Tiny robots inserted in pigs are making tissue grow inside the body
Robot implant encourages organ growth
A Canadian scientist working in the U.S. has constructed robotic implants that can stimulate the growth of tissue inside a living organism. The robotics in question are implants about the size of two thumbs pressed together; the tissue is any tubular organ inside the body, such as veins, intestines, arteries and esophagus.
In this week's issue of the journal Science Robotics, Karl Price and his colleagues at Harvard Medical School and Boston Children's Hospital describe how they used the implant to lengthen the esophagus in five pigs while the animals were awake, moving and able to eat normally. Another three pigs acted as controls.
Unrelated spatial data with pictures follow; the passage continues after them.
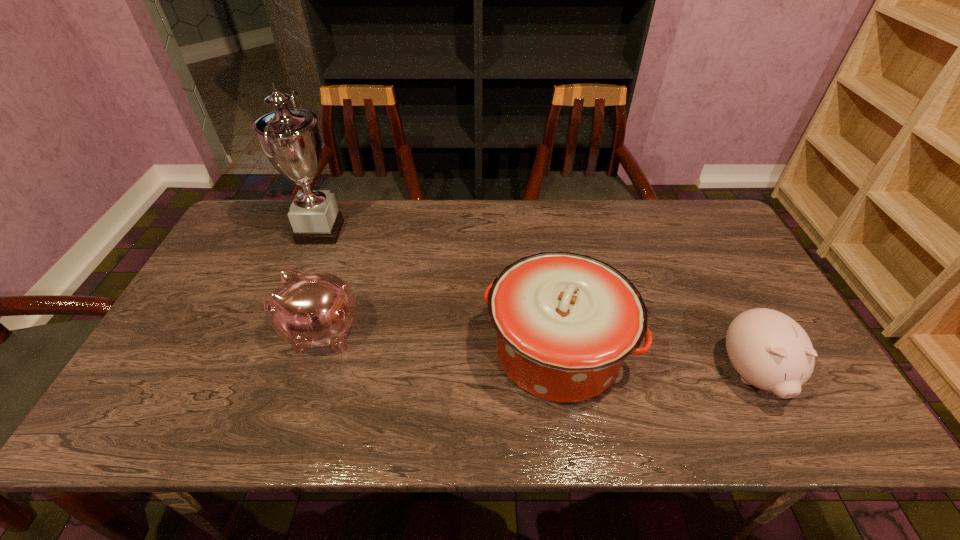
The image size is (960, 540). In order to click on free space that satisfies the following two spatial constraints: 1. on the front facing side of the casserole; 2. on the left side of the left piggy bank in this screenshot , I will do `click(316, 351)`.

Where is `vacant space that satisfies the following two spatial constraints: 1. at the front view of the second object from right to left; 2. on the right side of the tallest object`? vacant space that satisfies the following two spatial constraints: 1. at the front view of the second object from right to left; 2. on the right side of the tallest object is located at coordinates (272, 351).

Where is `free location that satisfies the following two spatial constraints: 1. on the front facing side of the casserole; 2. on the left side of the left piggy bank`? The width and height of the screenshot is (960, 540). free location that satisfies the following two spatial constraints: 1. on the front facing side of the casserole; 2. on the left side of the left piggy bank is located at coordinates (316, 351).

The image size is (960, 540). In order to click on free space that satisfies the following two spatial constraints: 1. at the front view of the tallest object; 2. on the right side of the third object from left to right in this screenshot , I will do `click(272, 351)`.

I want to click on free location that satisfies the following two spatial constraints: 1. on the front facing side of the left piggy bank; 2. on the left side of the casserole, so click(316, 351).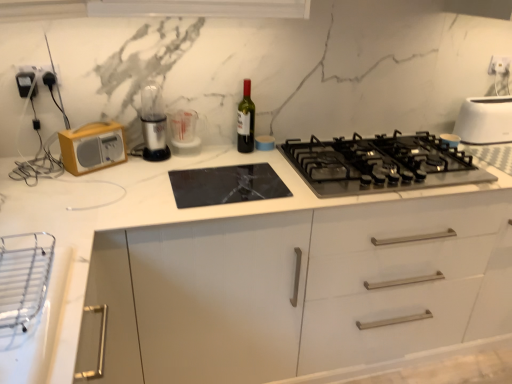
What do you see at coordinates (184, 132) in the screenshot? The width and height of the screenshot is (512, 384). I see `clear plastic measuring cup at center, acting as the second appliance starting from the top` at bounding box center [184, 132].

What do you see at coordinates (92, 147) in the screenshot?
I see `wooden radio at left` at bounding box center [92, 147].

The width and height of the screenshot is (512, 384). Identify the location of white plastic toaster at upper right. (485, 120).

This screenshot has width=512, height=384. Identify the location of matte black radio at left, arranged as the 2th appliance when ordered from the bottom. (24, 82).

This screenshot has height=384, width=512. What are the coordinates of `clear plastic measuring cup at center, which is the 2th appliance from left to right` in the screenshot? It's located at (184, 132).

From a real-world perspective, is clear plastic measuring cup at center, which is the first appliance from right to left, on top of green glass bottle at center?

No, from a real-world perspective, clear plastic measuring cup at center, which is the first appliance from right to left, is not over green glass bottle at center

Which is more to the right, clear plastic measuring cup at center, arranged as the first appliance when ordered from the bottom, or green glass bottle at center?

green glass bottle at center is more to the right.

From the image's perspective, is clear plastic measuring cup at center, which is the first appliance from right to left, above or below green glass bottle at center?

From the image's perspective, clear plastic measuring cup at center, which is the first appliance from right to left, appears below green glass bottle at center.

Considering the sizes of objects clear plastic measuring cup at center, which is the first appliance from right to left, and green glass bottle at center in the image provided, who is taller, clear plastic measuring cup at center, which is the first appliance from right to left, or green glass bottle at center?

green glass bottle at center.

Is wooden radio at left shorter than clear plastic measuring cup at center, which is the 2th appliance from left to right?

Yes, wooden radio at left is shorter than clear plastic measuring cup at center, which is the 2th appliance from left to right.

In the scene shown: Which object is further away from the camera, wooden radio at left or clear plastic measuring cup at center, the 1th appliance from the back?

clear plastic measuring cup at center, the 1th appliance from the back, is more distant.

Considering the sizes of wooden radio at left and clear plastic measuring cup at center, the 1th appliance from the back, in the image, is wooden radio at left bigger or smaller than clear plastic measuring cup at center, the 1th appliance from the back,?

Clearly, wooden radio at left is smaller in size than clear plastic measuring cup at center, the 1th appliance from the back.

How many degrees apart are the facing directions of wooden radio at left and clear plastic measuring cup at center, acting as the second appliance starting from the top?

They differ by 30.2 degrees in their facing directions.

From the image's perspective, would you say white plastic toaster at upper right is shown under matte black radio at left, arranged as the 2th appliance when ordered from the bottom?

Yes, from the image's perspective, white plastic toaster at upper right is below matte black radio at left, arranged as the 2th appliance when ordered from the bottom.

In the scene shown: Is matte black radio at left, arranged as the first appliance when viewed from the left, at the back of white plastic toaster at upper right?

white plastic toaster at upper right is not turned away from matte black radio at left, arranged as the first appliance when viewed from the left.

Between white plastic toaster at upper right and matte black radio at left, the first appliance positioned from the top, which one has smaller size?

Smaller between the two is matte black radio at left, the first appliance positioned from the top.

Is green glass bottle at center at the right side of white plastic electrical outlet at upper right?

Incorrect, green glass bottle at center is not on the right side of white plastic electrical outlet at upper right.

In the image, there is a white plastic electrical outlet at upper right. Identify the location of bottle below it (from the image's perspective). The image size is (512, 384). (246, 120).

Measure the distance from green glass bottle at center to white plastic electrical outlet at upper right.

They are 4.12 feet apart.

Looking at this image, considering the relative sizes of green glass bottle at center and white plastic electrical outlet at upper right in the image provided, is green glass bottle at center shorter than white plastic electrical outlet at upper right?

No, green glass bottle at center is not shorter than white plastic electrical outlet at upper right.

Where is `bottle behind the matte black radio at left, the first appliance positioned from the top`? The width and height of the screenshot is (512, 384). bottle behind the matte black radio at left, the first appliance positioned from the top is located at coordinates (246, 120).

Looking at the image, does green glass bottle at center seem bigger or smaller compared to matte black radio at left, the 1th appliance from the front?

Clearly, green glass bottle at center is larger in size than matte black radio at left, the 1th appliance from the front.

Between green glass bottle at center and matte black radio at left, arranged as the first appliance when viewed from the left, which one appears on the left side from the viewer's perspective?

matte black radio at left, arranged as the first appliance when viewed from the left.

From the image's perspective, which one is positioned lower, green glass bottle at center or matte black radio at left, the first appliance positioned from the top?

green glass bottle at center is shown below in the image.

In terms of width, does white plastic toaster at upper right look wider or thinner when compared to clear plastic measuring cup at center, acting as the second appliance starting from the top?

Clearly, white plastic toaster at upper right has more width compared to clear plastic measuring cup at center, acting as the second appliance starting from the top.

In the image, is white plastic toaster at upper right on the left side or the right side of clear plastic measuring cup at center, which is the 2th appliance from left to right?

white plastic toaster at upper right is positioned on clear plastic measuring cup at center, which is the 2th appliance from left to right,'s right side.

Is white plastic toaster at upper right bigger or smaller than clear plastic measuring cup at center, which is the 2th appliance from left to right?

Clearly, white plastic toaster at upper right is larger in size than clear plastic measuring cup at center, which is the 2th appliance from left to right.

How far apart are white plastic toaster at upper right and clear plastic measuring cup at center, which is the first appliance from right to left?

4.23 feet.

From a real-world perspective, is green glass bottle at center below black matte gas stove at center?

No, from a real-world perspective, green glass bottle at center is not below black matte gas stove at center.

Who is more distant, green glass bottle at center or black matte gas stove at center?

Positioned behind is green glass bottle at center.

Is green glass bottle at center far away from black matte gas stove at center?

No, green glass bottle at center is not far away from black matte gas stove at center.

Can you confirm if green glass bottle at center is shorter than black matte gas stove at center?

No.

This screenshot has height=384, width=512. In order to click on bottle on the right side of clear plastic measuring cup at center, arranged as the first appliance when ordered from the bottom in this screenshot , I will do `click(246, 120)`.

From the wooden radio at left, count 2nd appliances backward and point to it. Please provide its 2D coordinates.

[(184, 132)]

Looking at the image, which one is located further to white plastic electrical outlet at upper right, green glass bottle at center or wooden radio at left?

wooden radio at left.

Considering their positions, is matte black radio at left, arranged as the first appliance when viewed from the left, positioned closer to green glass bottle at center than wooden radio at left?

Among the two, wooden radio at left is located nearer to green glass bottle at center.

Looking at the image, which one is located closer to clear plastic measuring cup at center, the 1th appliance from the back, wooden radio at left or white plastic electrical outlet at upper right?

wooden radio at left is positioned closer to the anchor clear plastic measuring cup at center, the 1th appliance from the back.

From the image, which object appears to be farther from wooden radio at left, green glass bottle at center or white plastic toaster at upper right?

The object further to wooden radio at left is white plastic toaster at upper right.

When comparing their distances from clear plastic measuring cup at center, which is the first appliance from right to left, does white plastic toaster at upper right or black matte gas stove at center seem further?

white plastic toaster at upper right lies further to clear plastic measuring cup at center, which is the first appliance from right to left, than the other object.

Based on their spatial positions, is white plastic toaster at upper right or wooden radio at left closer to matte black radio at left, which appears as the 2th appliance when viewed from the back?

Based on the image, wooden radio at left appears to be nearer to matte black radio at left, which appears as the 2th appliance when viewed from the back.

Looking at the image, which one is located further to clear plastic measuring cup at center, the 1th appliance from the back, black matte gas stove at center or wooden radio at left?

black matte gas stove at center is further to clear plastic measuring cup at center, the 1th appliance from the back.

When comparing their distances from white plastic electrical outlet at upper right, does white plastic toaster at upper right or clear plastic measuring cup at center, which is the first appliance from right to left, seem further?

The object further to white plastic electrical outlet at upper right is clear plastic measuring cup at center, which is the first appliance from right to left.

Where is `gas stove between matte black radio at left, which is the second appliance from right to left, and white plastic toaster at upper right from left to right`? This screenshot has width=512, height=384. gas stove between matte black radio at left, which is the second appliance from right to left, and white plastic toaster at upper right from left to right is located at coordinates point(380,164).

Identify the location of toaster located between green glass bottle at center and white plastic electrical outlet at upper right in the left-right direction. coord(485,120).

Find the location of a particular element. The width and height of the screenshot is (512, 384). appliance between wooden radio at left and green glass bottle at center is located at coordinates (184, 132).

This screenshot has height=384, width=512. What are the coordinates of `bottle located between matte black radio at left, arranged as the first appliance when viewed from the left, and white plastic electrical outlet at upper right in the left-right direction` in the screenshot? It's located at tap(246, 120).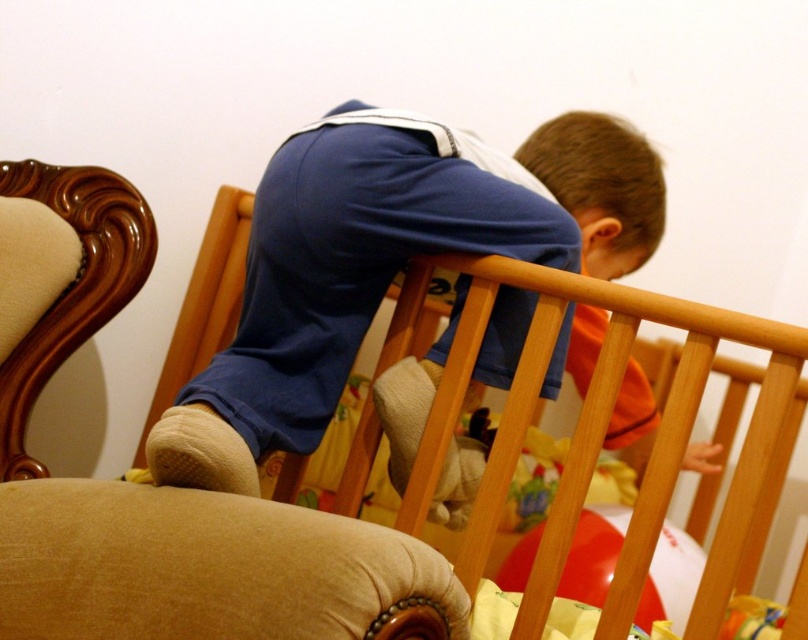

The aim is to make this standard practice for children, then move on to adults. Any tubular organs may need to be repaired, or regrown, for any number of reasons. A section can be missing because of a genetic defect, or a piece has had to be removed because of a blockage or infection, or in the case of the bowel, short bowel syndrome can be the problem. In the pig experiments, the chunk of esophagus that was missing was at least three centimetres.
Scientists at the University of Sheffield and Harvard used a robotic implant that includes various motors, sensors and electronics. About half is out of the body and the other half inside. The parts out of the body communicate to the implanted parts by way of an electric wire. The internal implanted parts includes a pair of rings that are placed around each end of the esophagus.
As the robotics manipulates the two ends, the mechanical force stimulates the proliferation and growth of cells. This "traction force" can be set or adjusted according to the individual pig in this case.
The robot senses how much force to use based on the length of gap and the size of the esophagus. The experiment proved that new growth was stimulated while the diameter of the organ stayed the same.
In about nine days, the gap between the two rings grew about 77 per cent. In humans, they think similar results could be achieved in one to four weeks.
There are many advantages to this technique. It is safer than doing an actual transplant. If it successfully applied in human patients then there is less chance, particularly in children, of them ripping sutures. It could also be applied to other organs, like skin or any other organ that may require being joined back together.